### Problem A
Answer these from the flash sale design page, marking each answer (i), (ii), (iii) to match:
(i) According to its comment, what does the domain/ directory contain?
(ii) Which database and schema type was chosen?
(iii) Which NoSQL databases were considered as the alternative?
### Problem B
Render this sentence from the flash sale design page in Spanish: "This document explains the key architectural decisions made in the flash sale microservice, including trade-offs, alternatives considered, and implementation rationale."
### Problem C
Please carry the flash sale design page forward from its last line, writing the next part of the database design section.

### Passage
Design Decisions & Architecture Rationale - yuzvak/flashsale-service GitHub Wiki

Design Decisions & Architecture Rationale

Overview

This document explains the key architectural decisions made in the flash sale microservice, including trade-offs, alternatives considered, and implementation rationale.

Domain-Driven Design (DDD) Implementation

Decision: Clean Architecture with DDD

Rationale: Separation of concerns, testability, and maintainability for complex business logic.

Project Structure

internal/
├── domain/           # Pure business logic, no external dependencies
│   ├── sale/        # Sale aggregate root
│   ├── user/        # User value objects
│   └── errors/      # Domain errors
├── application/     # Use cases and orchestration
│   ├── commands/    # Command handlers
│   ├── use_cases/   # Business workflows
│   └── ports/       # Interface definitions
└── infrastructure/ # External concerns
    ├── persistence/ # Database implementations
    ├── http/        # HTTP handlers
    └── monitoring/  # Observability

Benefits:

  • Clear separation between business logic and infrastructure
  • Easy to test domain logic in isolation
  • Framework-agnostic design
  • Scalable codebase structure

Trade-offs:

  • More boilerplate code than simple layered architecture
  • Learning curve for developers unfamiliar with DDD

Database Design Decisions

Decision: PostgreSQL with Normalized Schema

Alternative Considered: NoSQL databases (MongoDB, DynamoDB)

### Extracted material
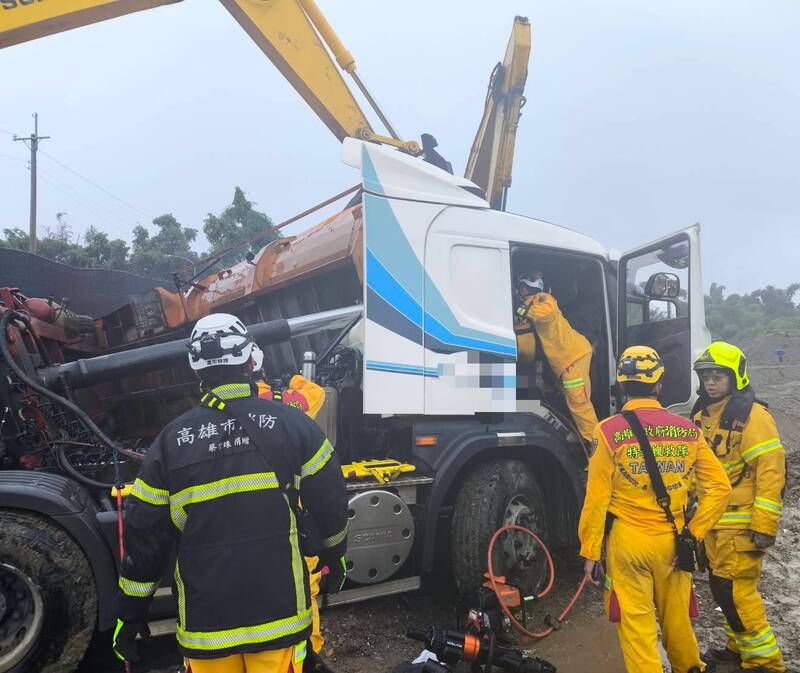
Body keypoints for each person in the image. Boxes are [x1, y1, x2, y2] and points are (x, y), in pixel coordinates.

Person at [112, 313, 348, 673]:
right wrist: (337, 553)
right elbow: (330, 500)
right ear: (251, 360)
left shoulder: (171, 442)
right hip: (279, 620)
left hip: (207, 632)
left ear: (196, 369)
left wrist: (130, 614)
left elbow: (145, 537)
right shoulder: (292, 424)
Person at [578, 345, 731, 673]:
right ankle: (690, 667)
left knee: (637, 629)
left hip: (628, 543)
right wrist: (694, 534)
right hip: (674, 542)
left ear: (621, 385)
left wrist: (590, 552)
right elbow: (720, 489)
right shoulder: (689, 432)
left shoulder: (607, 432)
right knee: (677, 623)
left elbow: (596, 499)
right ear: (659, 384)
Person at [692, 342, 786, 672]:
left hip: (742, 526)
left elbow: (771, 471)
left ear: (736, 377)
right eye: (705, 377)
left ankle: (765, 662)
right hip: (714, 525)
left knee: (737, 593)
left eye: (718, 376)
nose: (710, 383)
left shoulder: (753, 416)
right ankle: (739, 650)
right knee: (724, 592)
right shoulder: (701, 416)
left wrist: (764, 525)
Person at [249, 345, 333, 670]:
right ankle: (307, 655)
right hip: (289, 523)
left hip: (244, 523)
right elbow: (315, 393)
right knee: (304, 592)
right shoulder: (289, 403)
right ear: (261, 370)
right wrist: (294, 378)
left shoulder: (218, 410)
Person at [515, 271, 598, 442]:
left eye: (520, 288)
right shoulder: (529, 304)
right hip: (565, 359)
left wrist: (520, 308)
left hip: (573, 355)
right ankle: (580, 436)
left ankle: (595, 445)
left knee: (579, 403)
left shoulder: (542, 298)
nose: (519, 291)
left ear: (527, 287)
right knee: (569, 400)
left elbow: (545, 314)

### Reply A
(i) Pure business logic with no external dependencies.
(ii) PostgreSQL with a normalized schema.
(iii) MongoDB and DynamoDB.

### Reply B
Este documento explica las decisiones arquitectónicas clave tomadas en el microservicio de ventas flash, incluidas las concesiones, las alternativas consideradas y la justificación de la implementación.

### Reply C
Rationale:

  • ACID transactions required for inventory management
  • Complex queries for analytics and reporting
  • Strong consistency guarantees for financial operations
  • Mature ecosystem and operational tooling

Schema Normalization

-- Separate tables for checkout attempts and items
CREATE TABLE checkout_attempts (
    id VARCHAR(255) PRIMARY KEY,
    sale_id VARCHAR(20) NOT NULL,
    user_id VARCHAR(255) NOT NULL,
    checkout_code VARCHAR(64) NOT NULL,
    created_at TIMESTAMP DEFAULT CURRENT_TIMESTAMP
);

CREATE TABLE checkout_items (
    id VARCHAR(255) PRIMARY KEY,
    checkout_attempt_id VARCHAR(255) NOT NULL,
    item_id VARCHAR(255) NOT NULL,
    added_at TIMESTAMP DEFAULT CURRENT_TIMESTAMP,
    UNIQUE(checkout_attempt_id, item_id)
);

Benefits:

  • Better query performance than JSONB
  • Referential integrity enforcement
  • Easier analytics and reporting
  • Standard SQL optimization techniques apply

Trade-offs:

  • More complex queries for retrieving complete checkout data
  • Additional JOIN operations

Decision: Serializable Isolation for Critical Operations

tx, err := r.db.BeginTx(ctx, &sql.TxOptions{
    Isolation: sql.LevelSerializable,
})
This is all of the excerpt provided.